Post by GE Morton » October 29th, 2018, 8:12 pm

Karpel Tunnel wrote:
October 29th, 2018, 3:42 pm

They distinguish humans from other mammals, say, but they are absolutely inherent in the human.
Was that a typo? No, they do not distinguish humans from other animals. Yes, they are inherent in humans (so is digestion, as you point out below), but that doesn't make them suitable, much less optimum, foundations for a moral code.
Damasio, a neuroscientist, has shown that people who do not have functioning and in decision making participatory emotions, cannot be rational about social situations. They are confused and do not act rationally.
I'm sure that's essentially true (though some of Damasio's conjectures are dubious). But it doesn't impact my thesis. I have not argued that emotions have no role in human life; only that they have no role to play in moral theorizing.
Further you cannot create values without emotions.
I agree.
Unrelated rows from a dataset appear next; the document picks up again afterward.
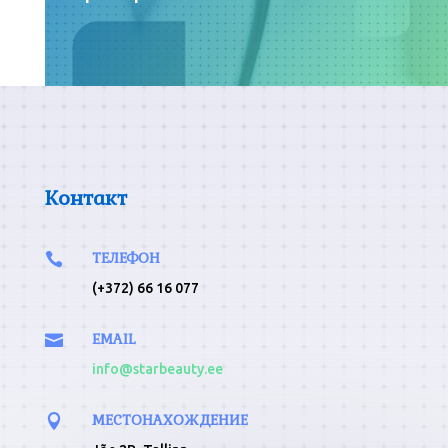
Контакт
ТЕЛЕФОН

(+372) 66 16 077
EMAIL

info@starbeauty.ee
МЕСТОНАХОЖДЕНИЕ

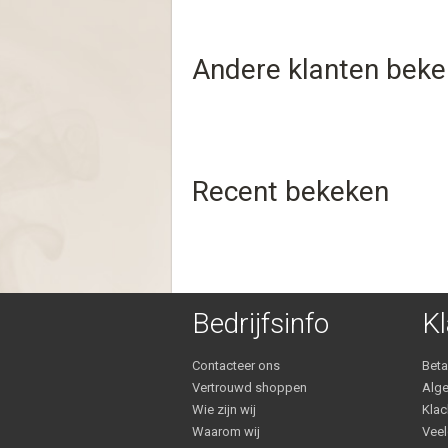
Andere klanten bek
Recent bekeken
Bedrijfsinfo
Kl
Contacteer ons
Bet
Vertrouwd shoppen
Alg
Wie zijn wij
Klac
Waarom wij
Veel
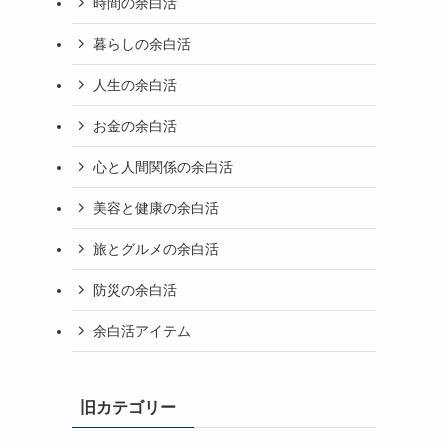
時間の余白活
暮らしの余白活
人生の余白活
お金の余白活
心と人間関係の余白活
美容と健康の余白活
旅とグルメの余白活
防災の余白活
余白活アイテム
旧カテゴリー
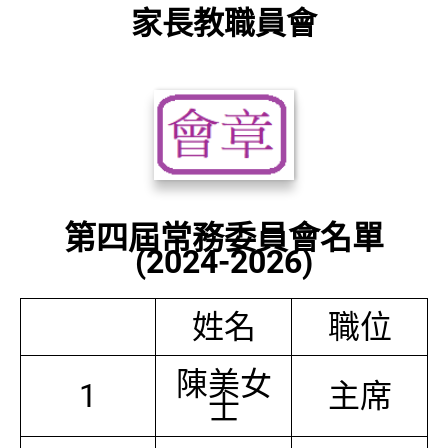
家長教職員會
第四屆常務委員會名單
(2024-2026)
姓名
職位
陳美女
1
主席
士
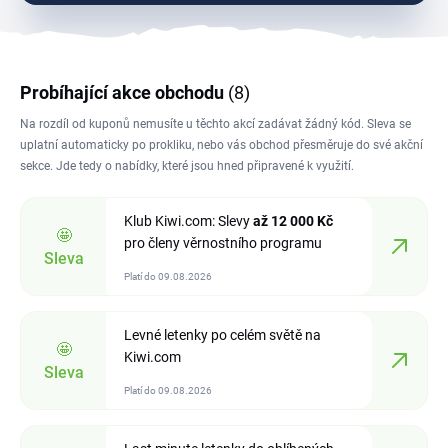
Probíhající akce obchodu
(8)
Na rozdíl od kuponů nemusíte u těchto akcí zadávat žádný kód. Sleva se
uplatní automaticky po prokliku, nebo vás obchod přesměruje do své akční
sekce. Jde tedy o nabídky, které jsou hned připravené k využití.
Klub Kiwi.com: Slevy
až 12
000 Kč
🤩
pro členy věrnostního programu
Sleva
Platí do 09.08.2026
Levné letenky po celém světě na
🤩
Kiwi.com
Sleva
Platí do 09.08.2026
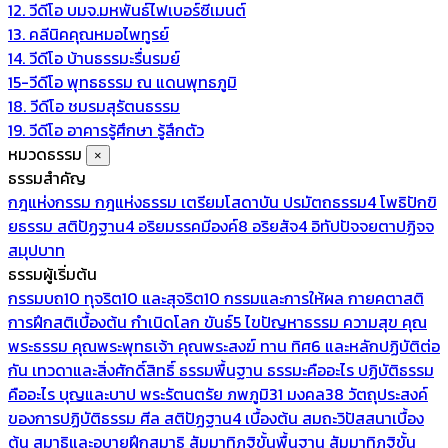
12. วีดีโอ บมจ.มหพันธ์ไฟเบอร์ซีเมนต์
13. คลีนิคคุณหมอไพทูรย์
14. วีดีโอ บ้านธรรมะรื่นรมย์
15-วีดีโอ พุทธธรรม ณ แดนพุทธภูมิ
18. วีดีโอ ชมรมสุรัตนธรรม
19. วีดีโอ อาคารรู้ศึกษา รู้สึกตัว
หมวดธรรม
×
ธรรมสำคัญ
กฎแห่งกรรม
กฎแห่งธรรม
เตรียมโสดาบัน
ปรมัตถธรรม4
โพธิปักขิ
ยธรรม
สติปัฏฐาน4
อริยมรรคมีองค์8
อริยสัจ4
อิทัปปัจจยตาปฏิจจ
สมุปบาท
ธรรมผู้เริ่มต้น
กรรมบถ10 ทุจริต10 และสุจริต10
กรรมและการให้ผล
กายคตาสติ
การฝึกสติเบื้องต้น
กำเนิดโลก
ขันธ์5
ไขปัญหาธรรม
ความสุข
คุณ
พระธรรม
คุณพระพุทธเจ้า
คุณพระสงฆ์
ทาน
ทิศ6 และหลักปฏิบัติต่อ
กัน
เทวดาและสิ่งศักดิ์สิทธิ์
ธรรมพื้นฐาน
ธรรมะคืออะไร ปฏิบัติธรรม
คืออะไร
บุญและบาป
พระรัตนตรัย
ภพภูมิ31
มงคล38
วัตถุประสงค์
ของการปฏิบัติธรรม
ศีล
สติปัฏฐาน4 เบื้องต้น
สมถะวิปัสสนาเบื้อง
ต้น
สมาธิและอุบายฝึกสมาธิ
สัมมาทิฏฐิขั้นพื้นฐาน
สัมมาทิฏฐิขั้น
But a sound moral theory is not concerned with values; it is concerned with the means of pursuing one's values and attaining one's goals in a social setting.
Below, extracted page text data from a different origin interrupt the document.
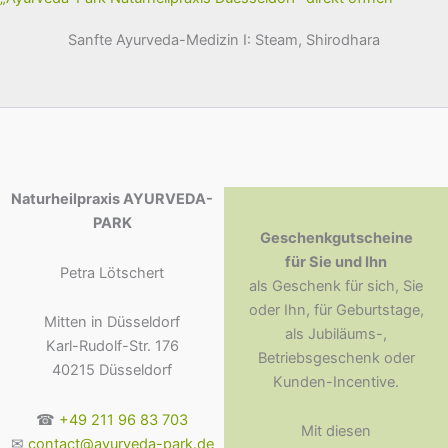
Sanfte Ayurveda-Medizin I: Steam, Shirodhara
Naturheilpraxis AYURVEDA-
PARK
Geschenkgutscheine
für Sie und Ihn
Petra Lötschert
als Geschenk für sich, Sie
oder Ihn, für Geburtstage,
Mitten in Düsseldorf
als Jubiläums-,
Karl-Rudolf-Str. 176
Betriebsgeschenk oder
40215 Düsseldorf
Kunden-Incentive.
☎
+49 211 96 83 703
Mit diesen
✉
contact@ayurveda-park.de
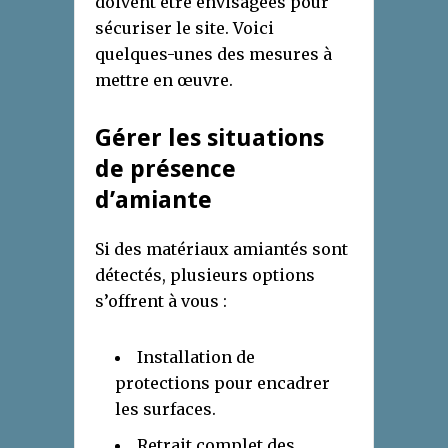
doivent être envisagées pour
sécuriser le site. Voici
quelques-unes des mesures à
mettre en œuvre.
Gérer les situations
de présence
d’amiante
Si des matériaux amiantés sont
détectés, plusieurs options
s’offrent à vous :
Installation de
protections pour encadrer
les surfaces.
Retrait complet des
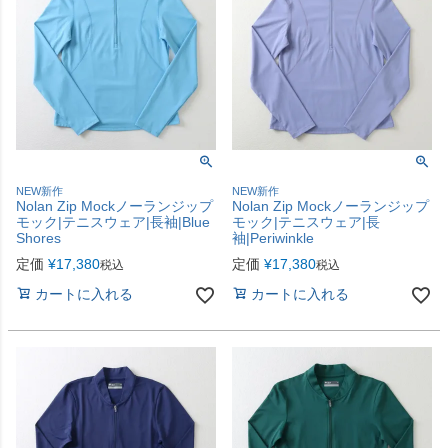
NEW新作
NEW新作
Nolan Zip Mockノーランジップ
Nolan Zip Mockノーランジップ
モック|テニスウェア|長袖|Blue
モック|テニスウェア|長
Shores
袖|Periwinkle
定価
¥
17,380
定価
¥
17,380
税込
税込
カートに入れる
カートに入れる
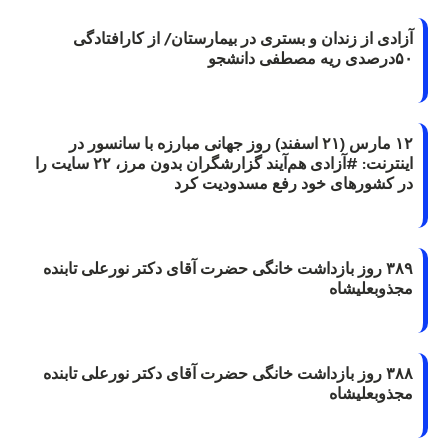
آزادی از زندان و بستری در بیمارستان/ از کارافتادگی
۵۰درصدی ریه مصطفی دانشجو
۱۲ مارس (۲۱ اسفند) روز جهانی مبارزه با سانسور در
اینترنت: #آزادی هم‌آیند گزارشگران‌ بدون مرز، ۲۲ سایت را
در کشورهای خود رفع مسدودیت کرد
۳۸۹ روز بازداشت خانگی حضرت آقای دکتر نورعلی تابنده
مجذوبعلیشاه
۳۸۸ روز بازداشت خانگی حضرت آقای دکتر نورعلی تابنده
مجذوبعلیشاه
All our morals hook back into precisely our being social mammals.
Again, I agree. I take the aim of a moral theory to be developing rules of interaction between moral agents in a social setting.
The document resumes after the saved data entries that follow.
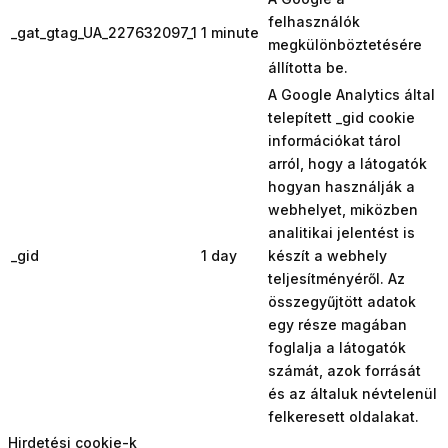
felhasználók
_gat_gtag_UA_227632097_1
1 minute
megkülönböztetésére
állította be.
A Google Analytics által
telepített _gid cookie
információkat tárol
arról, hogy a látogatók
hogyan használják a
webhelyet, miközben
analitikai jelentést is
_gid
1 day
készít a webhely
teljesítményéről. Az
összegyűjtött adatok
egy része magában
foglalja a látogatók
számát, azok forrását
és az általuk névtelenül
felkeresett oldalakat.
Hirdetési cookie-k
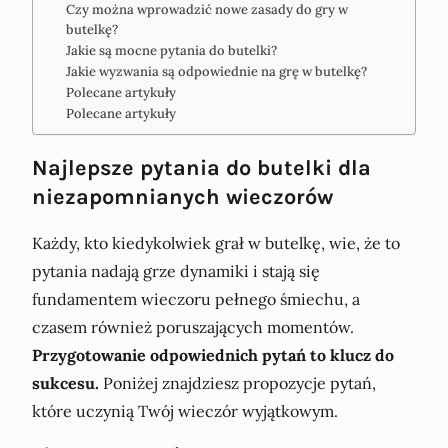
Czy można wprowadzić nowe zasady do gry w
butelkę?
Jakie są mocne pytania do butelki?
Jakie wyzwania są odpowiednie na grę w butelkę?
Polecane artykuły
Polecane artykuły
Najlepsze pytania do butelki dla
niezapomnianych wieczorów
Każdy, kto kiedykolwiek grał w butelkę, wie, że to
pytania nadają grze dynamiki i stają się
fundamentem wieczoru pełnego śmiechu, a
czasem również poruszających momentów.
Przygotowanie odpowiednich pytań to klucz do
sukcesu.
Poniżej znajdziesz propozycje pytań,
które uczynią Twój wieczór wyjątkowym.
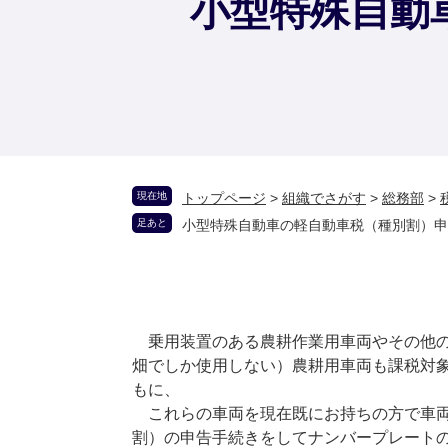
小型特殊自動
現在地
トップページ
>
組織でさがす
>
総務部
>
足あと
小型特殊自動車の軽自動車税（種別割）申
乗用装置のある農耕作業用車両やその他の
畑でしか使用しない）農耕用車両も課税対象
もに、
これらの車両を現在既にお持ちの方で車両
割）の申告手続きをしてナンバープレート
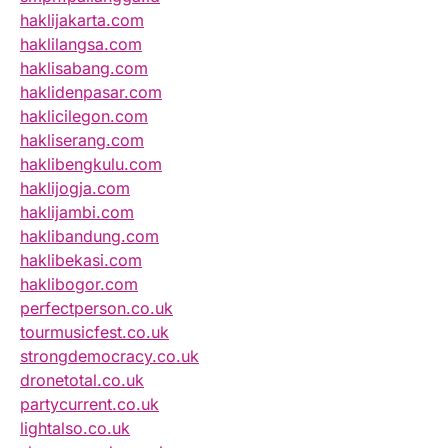
haklijakarta.com
haklilangsa.com
haklisabang.com
haklidenpasar.com
haklicilegon.com
hakliserang.com
haklibengkulu.com
haklijogja.com
haklijambi.com
haklibandung.com
haklibekasi.com
haklibogor.com
perfectperson.co.uk
tourmusicfest.co.uk
strongdemocracy.co.uk
dronetotal.co.uk
partycurrent.co.uk
lightalso.co.uk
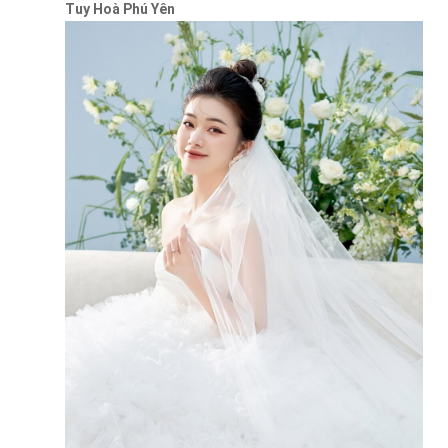
Tuy Hoà Phú Yên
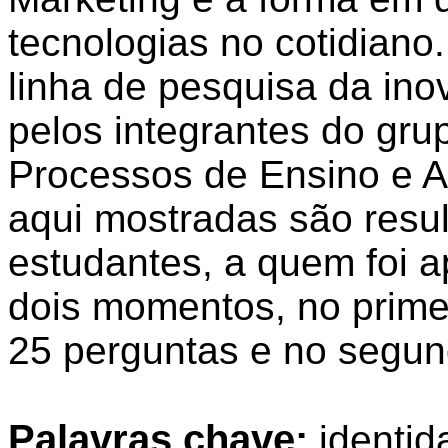
tecnologias no cotidiano
linha de pesquisa da ino
pelos integrantes do gru
Processos de Ensino e A
aqui mostradas são resu
estudantes, a quem foi a
dois momentos, no prime
25 perguntas e no segun
Palavras chave:
identid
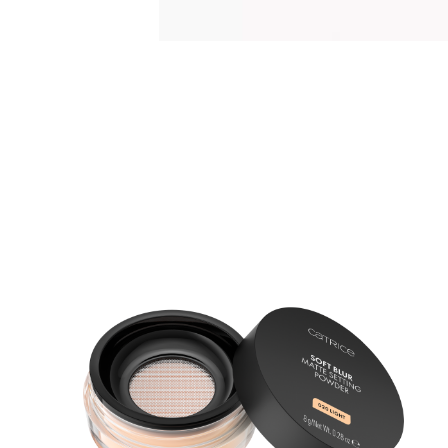
H
C
L
e
v
m
n
g
g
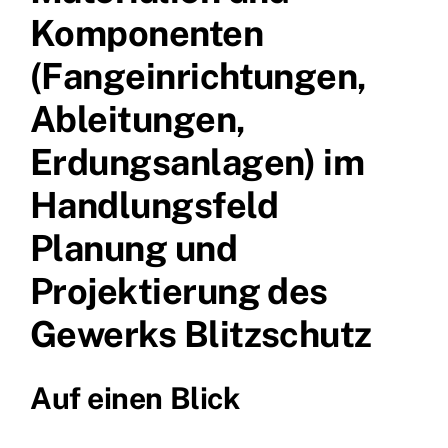
Komponenten
(Fangeinrichtungen,
Ableitungen,
Erdungsanlagen) im
Handlungsfeld
Planung und
Projektierung des
Gewerks Blitzschutz
Auf einen Blick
You solve the problem of abortion by determining whether a human fetus is a moral agent.
That's a moral value that cannot be determined just rationally.
No, it is not. It is an empirical question, though it does depend upon the definition of "moral agent."
Others might argue that if it experiences it should be allowed to continue to live, even if it cannot make moral choices.
Then you may not swat mosquitoes.
Our axioms, at the very least, will necessarily have emotional components in them.
No, they will not. And if they do they will not qualify as axioms, which must be self-evident.
Even caring in the least about another adult's life, iow considering it something to value, is based on social mammal, limbic system biases that cannot be proved to be correct or deduced.
That's correct. But a moral theory is not concerned with what or who you care about, or how much you care about them. It is only concerned with how you act with regard to them.